In August, the Waltham, Mass.-based Global Institute for Emerging Healthcare Practices, a division of the Falls Church, Va.-based CSC, released a white paper entitled “Preventing Hospital Readmissions: The First Test Case for Continuity of Care.” That white paper, authored by Jane Metzger, principal research in the Global Institute, looks at a variety of factors that might help hospitals to reduce avoidable readmissions, in the context of the healthcare reform-driven mandate to do so, under the Affordable Care Act (ACA).
As Metzger notes in the introduction to the white paper, “Hospital readmissions were one of the earliest targets of both quality measurement and performance-based incentives for Medicare and other insurance programs,” partly because a great deal of information is easily available through claims data that can help payers (both public and private) to target issues in hospitals that might be behind readmission levels. It’s not surprising, then, of course, that avoidable readmissions work became a mandatory element of the ACA for all hospitals receiving Medicare payment.
What Metzger finds in her review of the literature is that averting the readmission of high-risk patients—primarily those defined as having heart failure, pneumonia, or an acute myocardial infarction (AMI)—“is very challenging, because so many community and patient factors contribute to the problem, many of them outside of the direct control of the hospital.

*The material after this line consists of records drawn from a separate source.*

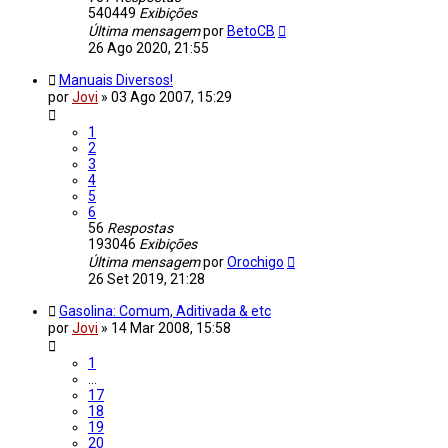
540449
Exibições
Última mensagem
por
BetoCB
26 Ago 2020, 21:55
Manuais Diversos!
por
Jovi
»
03 Ago 2007, 15:29
1
2
3
4
5
6
56
Respostas
193046
Exibições
Última mensagem
por
Orochigo
26 Set 2019, 21:28
Gasolina: Comum, Aditivada & etc
por
Jovi
»
14 Mar 2008, 15:58
1
…
17
18
19
20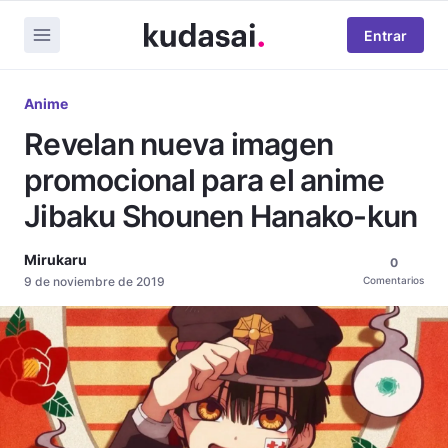
Entrar
Anime
Revelan nueva imagen
promocional para el anime
Jibaku Shounen Hanako-kun
Mirukaru
0
9 de noviembre de 2019
Comentarios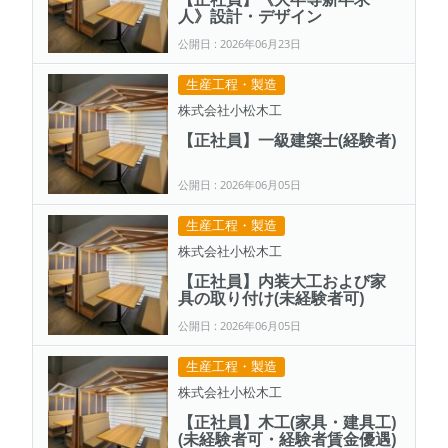
人》設計・デザイン
公開日 : 2026年06月23日
生産工程・製造
株式会社小松木工
【正社員】一級建築士(経験者)
公開日 : 2026年06月05日
生産工程・製造
株式会社小松木工
【正社員】内装大工および家
具の取り付け(未経験者可)
公開日 : 2026年06月05日
生産工程・製造
株式会社小松木工
【正社員】木工(家具・建具工)
(未経験者可・経験者賃金優遇)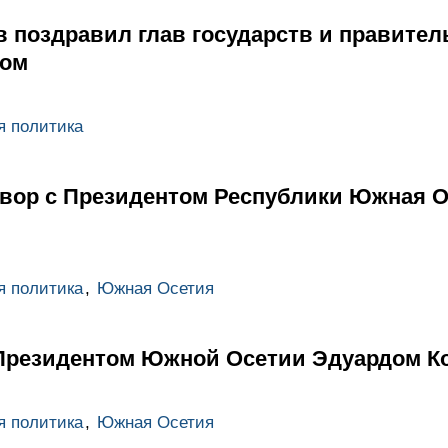
 поздравил глав государств и правител
дом
я политика
вор с Президентом Республики Южная 
я политика
,
Южная Осетия
 Президентом Южной Осетии Эдуардом К
я политика
,
Южная Осетия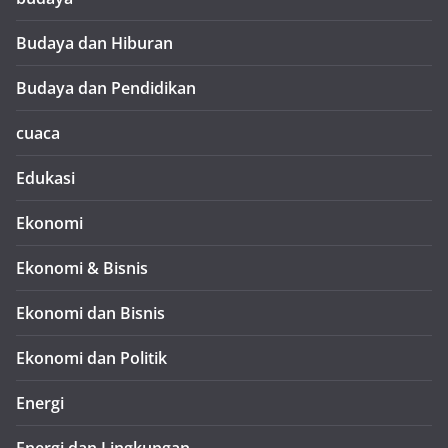
Budaya dan Hiburan
Budaya dan Pendidikan
cuaca
Edukasi
Ekonomi
Ekonomi & Bisnis
Ekonomi dan Bisnis
Ekonomi dan Politik
Energi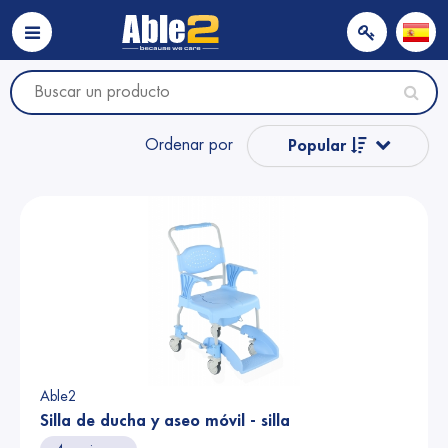
Ordenar por
Popular
Nombre
Nombre
Precio
Precio
Able2
Silla de ducha y aseo móvil - silla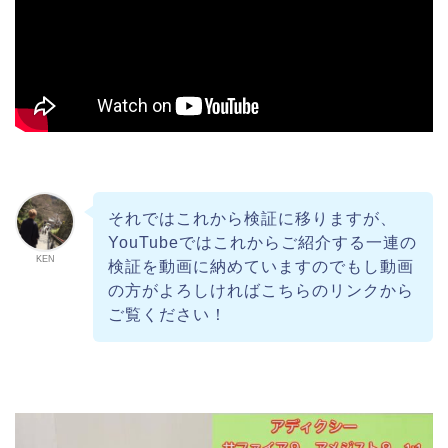
それではこれから検証に移りますが、
YouTubeではこれからご紹介する一連の
KEN
検証を動画に納めていますのでもし動画
の方がよろしければこちらのリンクから
ご覧ください！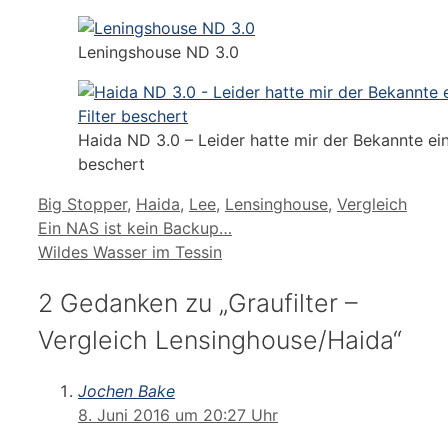
Leningshouse ND 3.0
Haida ND 3.0 – Leider hatte mir der Bekannte ei
beschert
Schlagwörter
Big Stopper
,
Haida
,
Lee
,
Lensinghouse
,
Vergleich
Ein NAS ist kein Backup…
Wildes Wasser im Tessin
2 Gedanken zu „Graufilter –
Vergleich Lensinghouse/Haida“
Jochen Bake
8. Juni 2016 um 20:27 Uhr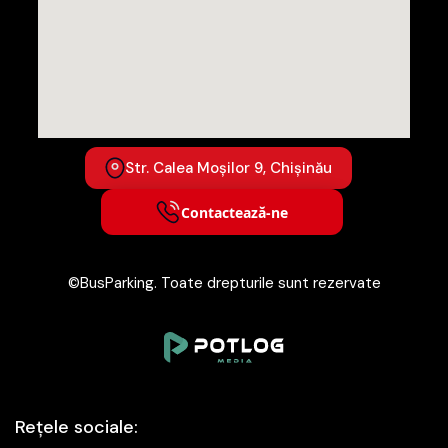
Str. Calea Moșilor 9, Chișinău
Contactează-ne
©BusParking. Toate drepturile sunt rezervate
Rețele sociale:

However,” she adds in the white paper, “research, combined with practices in hospitals with a track record of reducing readmission, shows that comprehensive discharge planning and post-discharge care and support during the transition period reduces readmissions in high-risk patients.”
CMS, Metzger notes, has targeted four key outcomes measures, in the context of the mandatory readmissions reduction program under Medicare: 30-day risk-standardized readmission rates for AMI, heart failure, and pneumonia, and the 30-day risk-standardized readmission rate for all conditions.

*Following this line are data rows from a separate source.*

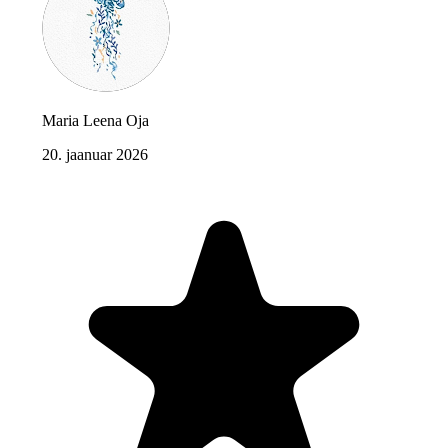
Maria Leena Oja
20. jaanuar 2026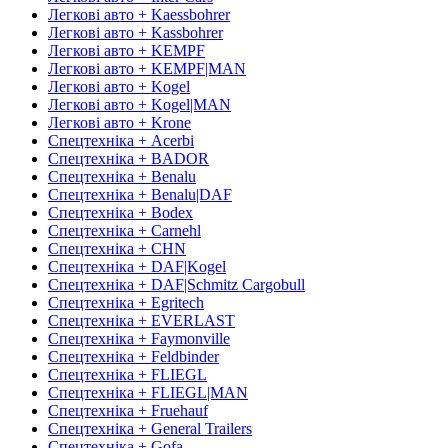
Легкові авто + Kaessbohrer
Легкові авто + Kassbohrer
Легкові авто + KEMPF
Легкові авто + KEMPF|MAN
Легкові авто + Kogel
Легкові авто + Kogel|MAN
Легкові авто + Krone
Спецтехніка + Acerbi
Спецтехніка + BADOR
Спецтехніка + Benalu
Спецтехніка + Benalu|DAF
Спецтехніка + Bodex
Спецтехніка + Carnehl
Спецтехніка + CHN
Спецтехніка + DAF|Kogel
Спецтехніка + DAF|Schmitz Cargobull
Спецтехніка + Egritech
Спецтехніка + EVERLAST
Спецтехніка + Faymonville
Спецтехніка + Feldbinder
Спецтехніка + FLIEGL
Спецтехніка + FLIEGL|MAN
Спецтехніка + Fruehauf
Спецтехніка + General Trailers
Спецтехніка + Gofa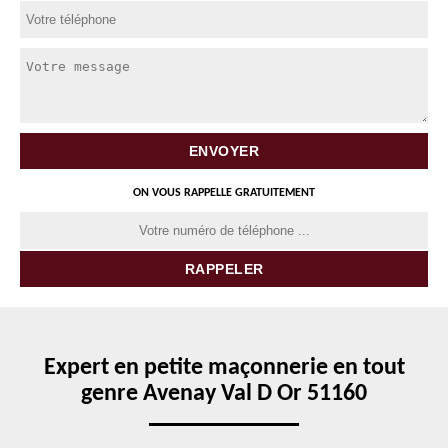
ON VOUS RAPPELLE GRATUITEMENT
Expert en petite maçonnerie en tout
genre Avenay Val D Or 51160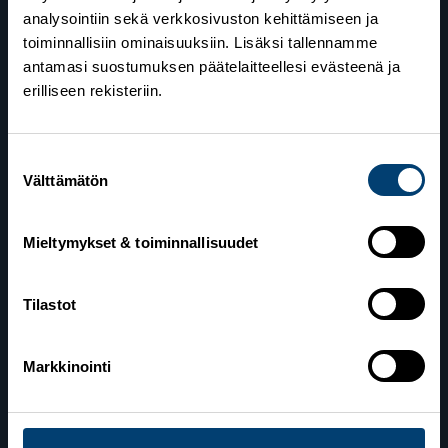
analysointiin sekä verkkosivuston kehittämiseen ja
toiminnallisiin ominaisuuksiin. Lisäksi tallennamme
antamasi suostumuksen päätelaitteellesi evästeenä ja
erilliseen rekisteriin.
Suostumuksen
Suomen Hiihtoliitto
Välttämätön
valinta
Valimotie 10
00380 Helsinki
Mieltymykset & toiminnallisuudet
Yhteystiedot
Tilastot
Markkinointi
Lahden toimisto
Suomen Hiihtoliitto c/o Salppuri Oy
Lahden Urheilukeskus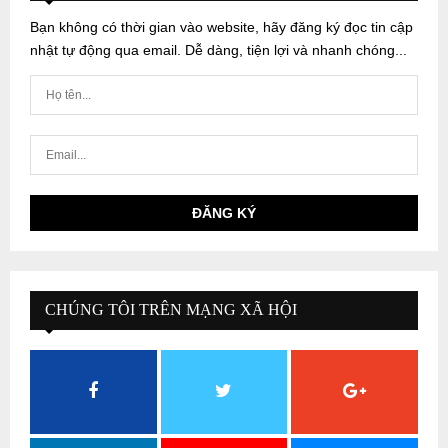
Bạn không có thời gian vào website, hãy đăng ký đọc tin cập
nhật tự động qua email. Dễ dàng, tiện lợi và nhanh chóng...
CHÚNG TÔI TRÊN MẠNG XÃ HỘI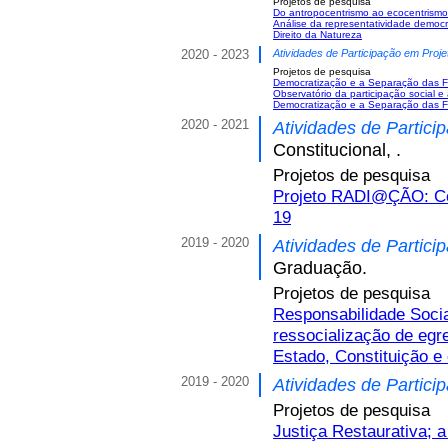
Projetos de pesquisa
Do antropocentrismo ao ecocentrismo
Análise da representatividade democr
Direito da Natureza
2020 - 2023
Atividades de Participação em Proje
Projetos de pesquisa
Democratização e a Separação das Fu
Observatório da participação social e
Democratização e a Separação das F
2020 - 2021
Atividades de Partici
Constitucional, .
Projetos de pesquisa
Projeto RADI@ÇÃO: Co
19
2019 - 2020
Atividades de Partici
Graduação.
Projetos de pesquisa
Responsabilidade Socia
ressocialização de egr
Estado, Constituição e
2019 - 2020
Atividades de Partici
Projetos de pesquisa
Justiça Restaurativa; a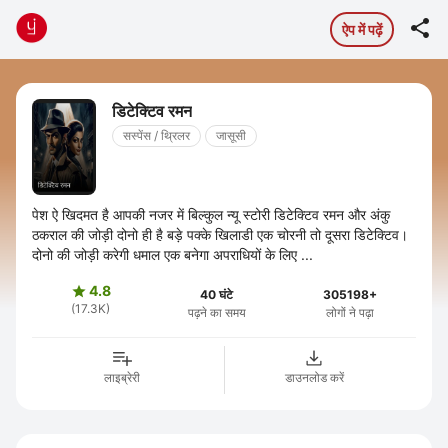

ऐप में पढ़ें
डिटेक्टिव रमन
सस्पेंस / थ्रिलर
जासूसी
पेश ऐ खिदमत है आपकी नजर में बिल्कुल न्यू स्टोरी डिटेक्टिव रमन और अंकु
ठकराल की जोड़ी दोनो ही है बड़े पक्के खिलाडी एक चोरनी तो दूसरा डिटेक्टिव।
दोनो की जोड़ी करेगी धमाल एक बनेगा अपराधियों के लिए ...
4.8

40 घंटे
305198+
(17.3K)
पढ़ने का समय
लोगों ने पढ़ा
लाइब्रेरी
डाउनलोड करें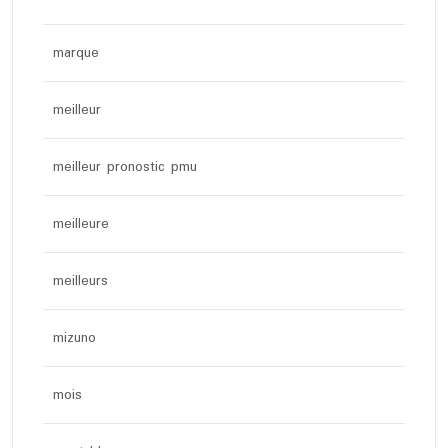
marque
meilleur
meilleur pronostic pmu
meilleure
meilleurs
mizuno
mois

In figure 1 below are the “Common process breakdowns associated with potentially preventable readmissions”:
Common Process Breakdowns Associated with Potentially Preventable Readmissions
Care Gaps During Stay
- Patient safety (especially medication- and infection-related)
- Medication reconciliation not completed or inaccurate at admission or discharge
- Lack of understanding of post-discharge plan of care
- Lack of understanding of what to watch for (warning signs), how to respond
- Non-compliance with any or all elements of post-discharge self-management and care
- Lack of Timely Post-Discharge Care
- No appointments available or no relationship with a primary care provider
- Logistics, such as no transportation
- Primary care physician unaware of hospitalization
- Delayed, lacking or inadequate communication with next provider or direct care
- Lacking or inadequate communication with home care provider (including family)

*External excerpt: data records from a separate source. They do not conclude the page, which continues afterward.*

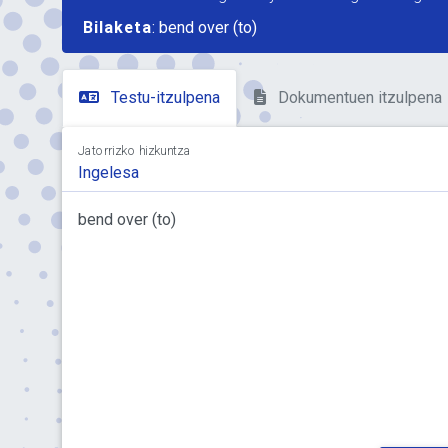
Bilaketa
: bend over (to)
Testu-itzulpena
Dokumentuen itzulpena
Jatorrizko hizkuntza
Ingelesa
bend over (to)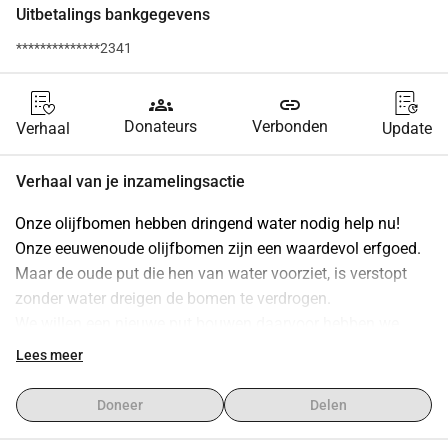
Uitbetalings bankgegevens
**************2341
groups
link
Donateurs
Verbonden
Verhaal
Update
Verhaal van je inzamelingsactie
Onze olijfbomen hebben dringend water nodig help nu!
Onze eeuwenoude olijfbomen zijn een waardevol erfgoed. 
Maar de oude put die hen van water voorziet, is verstopt 
zonder water dreigen de bomen te verdrogen.
We willen een nieuwe put bouwen daarvoor hebben we 
jullie hulp nodig!
Lees meer
Zo kun je helpen:
Elke donatie telt, hoe klein ook
Doneer
Delen
Geen rekening nodig snel en eenvoudig doneren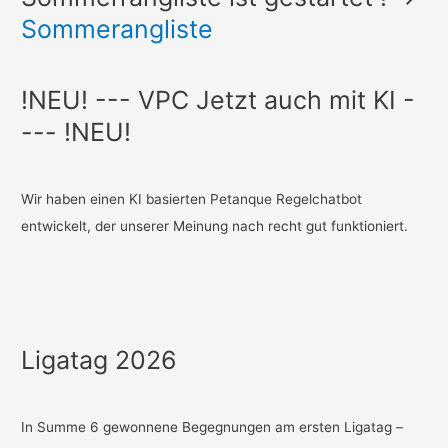
Sommerangliste
!NEU! --- VPC Jetzt auch mit KI -
--- !NEU!
Wir haben einen KI basierten Petanque Regelchatbot
entwickelt, der unserer Meinung nach recht gut funktioniert.
Ligatag 2026
In Summe 6 gewonnene Begegnungen am ersten Ligatag –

Such issues are going to become increasingly prominent in the near future, industry observers agree. Indeed, in releasing details of the program on Aug. 1, the Centers for Medicare & Medicaid Services (CMS) revealed that more than 2,200 hospitals, or two-thirds of U.S. hospital organizations, will see payment of reductions of up to 1 percent within the next year.
Jane Metzger spoke recently with HCI Editor-in-Chief Mark Hagland about her findings, and about their implication for healthcare and healthcare IT leaders. Below are excerpts from that interview.
The mandate for significantly reducing avoidable readmissions has really become an immediate challenge for hospitals, hasn’t it?
Yes, and hospital leaders are going to have to take the lead on it, because it’s here and now for them. Now, over time, the role of hospitals in transitional care will decline somewhat. But I think they’ve got a big problem today, because of the kinds of collaboration required, the continuity of information, and really having to do it all is a huge challenge.
What are the biggest challenges right now for hospital leaders in this area?
Well, I think the approach to readmissions in many hospitals has been somewhat narrowly focused. For example, a lot of programs you read about will be only for congestive heart failure (CHF) patients. And it is true that what programs look like will be different for different conditions. So I think that one big challenge for hospitals is that they’re going to have to think more about this process of transitional care and support, across larger numbers of patients. In other words, it’s no longer the CHF program. But I think that what they’ve been doing for CHF patients, except for the condition-specific elements, is a model for what they’re going to have to do for many patients. And though they’re going to have to do the same kinds of things for high-risk patients, what I’m arguing in the care plan is that I think there’s going to have to be a transitional care plan for all patients. And it may be simple to begin with.